# how to i get coffee grounds out of portafilter/shower plate



## nigelgower (Aug 17, 2009)

I have tried to clean these by back flushing , the only way that seems to work is with a pin to push them out

has anyone ideas as to how i can "dissolve" or otherwise remove these

many thanks


----------



## Glenn (Jun 14, 2008)

Welcome Nigel

Soaking them in a specialist solution such as Puly Caff or Joe Glow is the best way of removing baked on coffee oil.

You can buy portafilter degreasers through most online coffee companies (eg HappyDonkey for Puly Caff - http://www.happydonkey.co.uk/puly-caff-powder.html and Hasbean for Joe Glow - https://www.hasbean.co.uk/products/Joe-Glo-Cleaning-Powder-706g.html)


----------



## Schnorbitz (Jul 5, 2009)

Or try burning them off with a gas cooker ring. Carefully.

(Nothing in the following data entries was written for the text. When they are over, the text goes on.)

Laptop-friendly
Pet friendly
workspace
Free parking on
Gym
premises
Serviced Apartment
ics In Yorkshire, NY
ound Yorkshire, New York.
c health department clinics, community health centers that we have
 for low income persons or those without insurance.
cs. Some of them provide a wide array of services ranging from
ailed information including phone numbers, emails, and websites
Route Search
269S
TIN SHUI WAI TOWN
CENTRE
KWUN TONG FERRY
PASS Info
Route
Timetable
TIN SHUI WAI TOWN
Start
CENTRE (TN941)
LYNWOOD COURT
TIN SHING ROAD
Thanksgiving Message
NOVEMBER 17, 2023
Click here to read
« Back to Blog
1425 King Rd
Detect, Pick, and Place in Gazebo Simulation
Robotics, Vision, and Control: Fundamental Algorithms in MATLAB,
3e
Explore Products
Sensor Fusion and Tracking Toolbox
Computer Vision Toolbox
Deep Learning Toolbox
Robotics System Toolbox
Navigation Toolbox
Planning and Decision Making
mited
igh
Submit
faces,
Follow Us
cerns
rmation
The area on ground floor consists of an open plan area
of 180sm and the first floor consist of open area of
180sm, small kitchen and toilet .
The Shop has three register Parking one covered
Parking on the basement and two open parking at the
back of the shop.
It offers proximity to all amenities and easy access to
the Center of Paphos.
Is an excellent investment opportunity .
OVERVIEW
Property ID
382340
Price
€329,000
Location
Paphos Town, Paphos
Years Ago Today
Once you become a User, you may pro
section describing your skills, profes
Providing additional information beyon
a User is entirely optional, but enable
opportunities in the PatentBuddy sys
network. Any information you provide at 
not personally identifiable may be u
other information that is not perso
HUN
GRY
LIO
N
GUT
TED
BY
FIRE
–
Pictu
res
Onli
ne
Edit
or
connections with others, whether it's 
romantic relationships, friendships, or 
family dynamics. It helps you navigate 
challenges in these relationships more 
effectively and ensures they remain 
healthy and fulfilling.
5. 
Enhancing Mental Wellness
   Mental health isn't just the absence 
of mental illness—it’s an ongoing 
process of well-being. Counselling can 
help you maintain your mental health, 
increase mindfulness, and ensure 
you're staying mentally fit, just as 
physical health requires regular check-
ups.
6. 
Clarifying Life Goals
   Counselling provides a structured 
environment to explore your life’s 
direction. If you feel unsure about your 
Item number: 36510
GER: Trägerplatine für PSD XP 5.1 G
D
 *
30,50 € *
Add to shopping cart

I read that the pin approach is not a good idea as you risk widening the holes. although I've tried this before.

Probably worth having a spare to hand anyway, they are not expensive.


----------



## Glenn (Jun 14, 2008)

Avoid pins and sharp objects where possible.

Compressed air (in a can) is also a good way of clearing loose debris.


----------